If I could remove all the emotional ties to this news I would be saying that this is all to be expected.  Our human side gives out and our spiritual side lives on forever.  This is what God has been doing with all mankind since sin entered His creation.  This morning I have been asking God what He wants me to know from Him?  He reminded me that life is His to give and to take away.  In this, give glory back to Him.  I’ve pondered just how wonderful life has been being the brother to such a great sis.  She is still with me and I will do my best to take advantage of whatever time God allows on this human side of life.  In it though, I will keep focused on the gift of life, not lamenting on the absence of this gift.  I want to give Glory to God for He is so worthy of our praise!

The Journey Continues: May 19, 2018

This spring has been an allergy high.  So many years ago I had sinus surgery after spending 20+ years battling allergy prescriptions, 3 years of allergy shots, tests that made you want to peel your skin right off your bones, etc.  I’ve had so many sinus infections that I’m allergic to penicillin.  After the sinus surgery I felt like a new man.  This spring is the first time I’m noticed some of the old side effects of high allergy season.  I become more easily irritable, I tire faster, and I have a sense of depression/doom.  I write all of this because in the last couple days there have been family issues getting to me and I have this urge to not be nice in dealing with them.

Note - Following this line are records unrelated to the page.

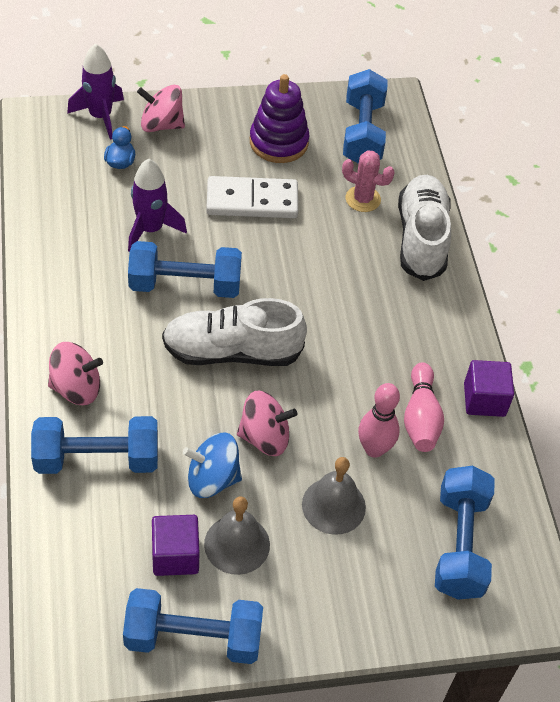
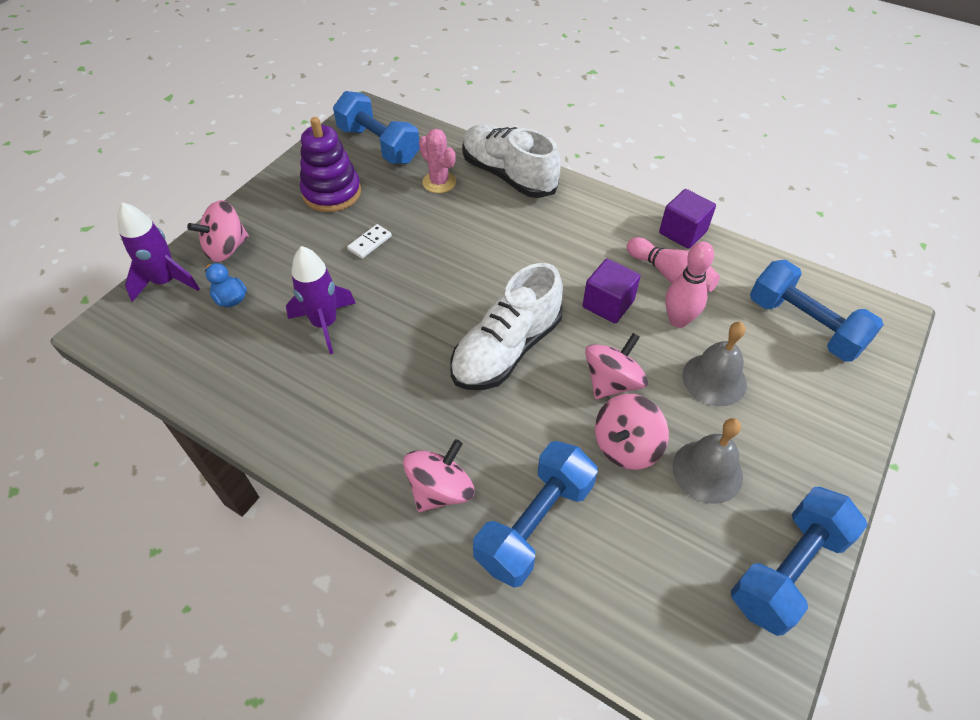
camera: 45 degrees left, 0 degrees up
(175, 555) = (688, 527): purple cube -> purple cube (608, 304)
(185, 285) = (407, 337): blue dumbbell -> none
(212, 479) = (626, 446): blue spinning top -> pink spinning top
(252, 201) = (370, 243): white domino -> white domino, size x0.46
(363, 199) = (439, 182): pink cactus -> pink cactus turned 75 degrees clockwise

This morning I was lamenting with God about these issues and I asked Him how He, Jesus and The Holy Spirit can stand working with all of mankind?  I only see a minute amount of distress compared to them seeing all there is all the time.  The sun was just shedding its morning light when I was journaling this.  God seemed to ask me to look at the morning sun and reflect on what it does.  He was reminding me that my garden is growing nicely, the flowers are just starting to enter a stage of beauty which will last until late Fall, and more.  He said He could get discouraged about much of the details of life but His sole purpose is to bring mankind to Him.  He said that He wanted my purpose to be the same.  If I continue to only notice the piles of laundry, the strewn toys, the dirty dishes, I will not be the Light of Jesus He wants shown to my kids and grandkids.  He said to be the influence of Light just like the sun is to earth.  In its brilliance life grows.  Without its brilliance life suffers.  Shed Light–My Light.  So, I have my priorities realigned.  Thanks God!

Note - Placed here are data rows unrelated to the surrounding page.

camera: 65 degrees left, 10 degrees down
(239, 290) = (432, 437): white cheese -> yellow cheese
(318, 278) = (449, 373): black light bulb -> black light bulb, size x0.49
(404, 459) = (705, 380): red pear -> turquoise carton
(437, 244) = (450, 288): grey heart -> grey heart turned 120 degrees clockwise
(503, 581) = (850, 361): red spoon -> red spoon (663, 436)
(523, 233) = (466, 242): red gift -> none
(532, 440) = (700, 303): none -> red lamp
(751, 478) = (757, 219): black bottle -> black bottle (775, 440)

The Journey Continues: May 18, 2018

So yesterday I finally found the blog I’d written on the 16th.  It is on another page and how I get that page onto this one is beyond me.  I’m sure it bothered no one but me.  I’m glad to know the lost is found and I’m not as nutty as I was thinking!

Maybe this forthcoming message will sound strange but it was important for me.  As I was beginning my journaling this morning I was nudged to converse with Jesus rather than my Father.  For a couple days I’ve been battling my pride about the need to confess each week my struggle with homosexuality.  My devotional reading this morning talked about taking up our cross just as Jesus did–struggles and all, and be obedient to what God is asking us to do.  Part of the battle for me is that when I say this I bring back many fears of my past–Will I be like my brother and abuse?  I already know this answer but if I don’t face them they become paralyzing moments for me.  I know Jesus wants to heal these within us but He can’t if I don’t face them with Him.  Today I faced them.

Jesus is the Master Healer so I’ve asked Him to heal my mind/memories in these areas still untouched and not faced yet by me.  Total obedience is what I want and He reminded me that His strength comes when I am able to surrender.  Jesus is such a model for each of us.  How much I want to be a reflection of Him and not my pride.

Living the life of an heir rather than an error.